## KUTIPAN HALAMAN
== == ==
Ahad 18 Oct 2020 15:31 WIB

Moeldoko 'Serang' Penolak UU Ciptaker

Tudingan Moeldoko untuk pihak-pihak yang memanfaatkan celah perizinan berbelit.

Rep: Sapto Andika Candra / Red: Ratna Puspita
Kepala Staf Kepresidenan Moeldoko
Foto: ANTARA/Akbar Nugroho Gumay
Kepala Staf Kepresidenan Moeldoko

REPUBLIKA.CO.ID, JAKARTA -- Kepala Staf Presiden Moeldoko menyebut banyak pihak yang 'kepanasan' lantaran DPR bersama pemerintah menggolkan UU Cipta Kerja. Tudingan Moeldoko ini ditujukan kepada pihak-pihak yang selama ini terbiasa memanfaatkan celah korupsi akibat perizinan yang berbelit dan aturan yang tumpang tindih.
== == ==
## MATERI UNTUK DIPERIKSA
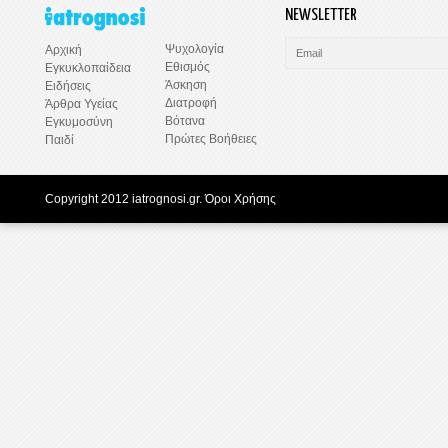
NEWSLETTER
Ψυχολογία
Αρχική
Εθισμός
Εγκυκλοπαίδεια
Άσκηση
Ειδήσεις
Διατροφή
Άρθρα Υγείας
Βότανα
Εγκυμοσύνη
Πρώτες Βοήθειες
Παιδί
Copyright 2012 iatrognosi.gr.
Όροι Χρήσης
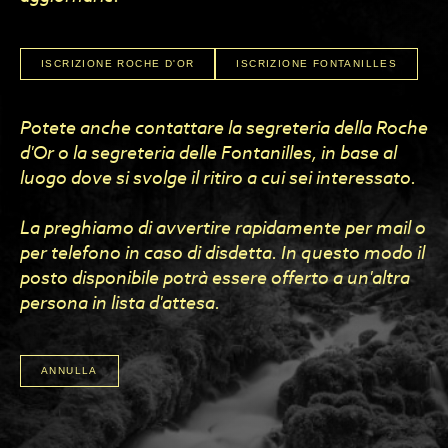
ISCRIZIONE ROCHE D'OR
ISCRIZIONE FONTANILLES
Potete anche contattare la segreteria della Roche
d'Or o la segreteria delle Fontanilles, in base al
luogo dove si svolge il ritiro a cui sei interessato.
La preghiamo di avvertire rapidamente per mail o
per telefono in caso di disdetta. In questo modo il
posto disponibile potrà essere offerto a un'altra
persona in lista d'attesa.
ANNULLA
== == ==
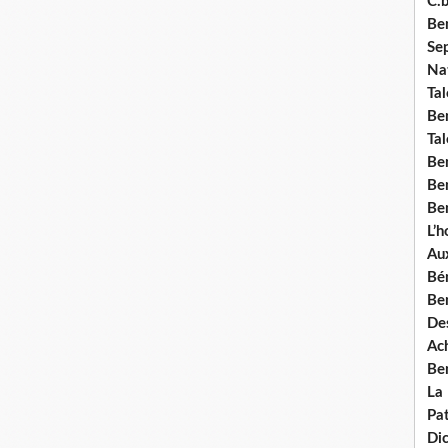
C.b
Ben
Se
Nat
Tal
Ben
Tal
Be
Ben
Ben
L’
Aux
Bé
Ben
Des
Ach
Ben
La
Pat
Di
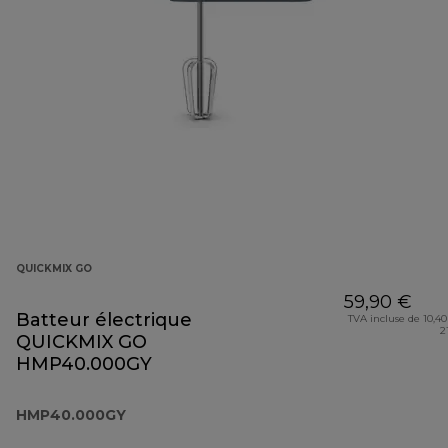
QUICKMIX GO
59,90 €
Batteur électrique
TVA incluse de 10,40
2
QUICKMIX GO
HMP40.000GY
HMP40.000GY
== == ==
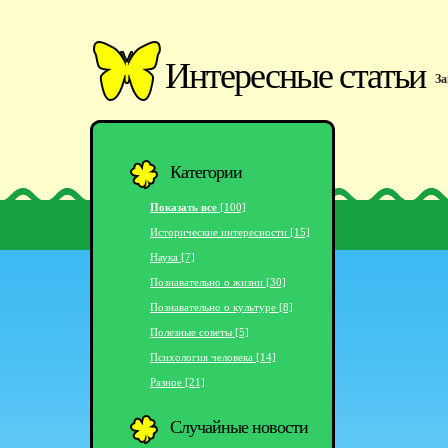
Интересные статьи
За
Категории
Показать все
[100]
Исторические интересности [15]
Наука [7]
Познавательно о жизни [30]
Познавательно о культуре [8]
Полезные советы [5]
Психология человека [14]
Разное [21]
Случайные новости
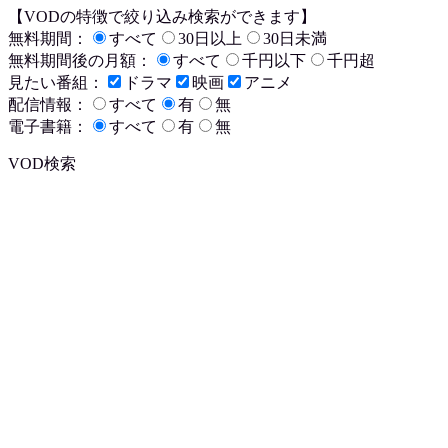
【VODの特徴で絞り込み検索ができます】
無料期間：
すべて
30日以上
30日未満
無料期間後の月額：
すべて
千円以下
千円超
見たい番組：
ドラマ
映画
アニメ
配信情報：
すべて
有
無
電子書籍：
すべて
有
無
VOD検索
== == ==
## LANGKAH PENGERJAAN
1. Jawablah pertanyaan berikut berdasarkan kutipan halaman tentang Moeldoko dan UU Cipta Kerja.
(a) Siapa nama reporter berita tersebut?
(b) Menurut Moeldoko, pihak mana yang menggolkan UU Cipta Kerja?
(c) Pada hari dan tanggal berapa berita itu dimuat?
2. Teruskan kutipan halaman tentang Moeldoko dan UU Cipta Kerja, dimulai setelah kalimat terakhirnya.

## JAWABAN ANDA
1.
(a) Sapto Andika Candra
(b) DPR bersama pemerintah
(c) Ahad, 18 Oktober 2020

2.
Dengan adanya UU Cipta Kerja, ia mengatakan, ekonomi berbiaya tinggi bisa dipangkas dan ruang untuk korupsi semakin berkurang. "Efisiensi dalam regulasi ini memangkas ekonomi biaya tinggi. Maka itulah banyak perizinan panjang yang dipotong sehingga menutup peluang korupsi. Akibatnya, UU Cipta Kerja ini membuat banyak yang 'kursinya panas' karena kehilangan kesempatan," ujar Moeldoko dalam jawaban tertulis yang disampaikan, Sabtu (16/10). 

Baca Juga

Moeldoko menambahkan, kompetisi antarnegara dalam mengambil peluang investasi memang semakin ketat. Indonesia pun sedang berbenah menjadi bangsa yang bisa mengantisipasi perkembangan lingkungan yang sangat dinamis. 

Dari sisi logistik, ia mengatakan, Indonesia masih menjadi negara Asia dengan biaya logistik paling mahal. Angkanya mencapai 24 persen dari produk domestik bruto (PDB). 

Ini membuat Indonesia kalah bersaing dibandingkan negara Asia lainnya. "Sebut saja vietnam dengan biaya logistik 20 persen, Thailand 15 persen, Malaysia 13 persen, Jepang dan Singapura biaya logistiknya hanya delapan persen," katanya.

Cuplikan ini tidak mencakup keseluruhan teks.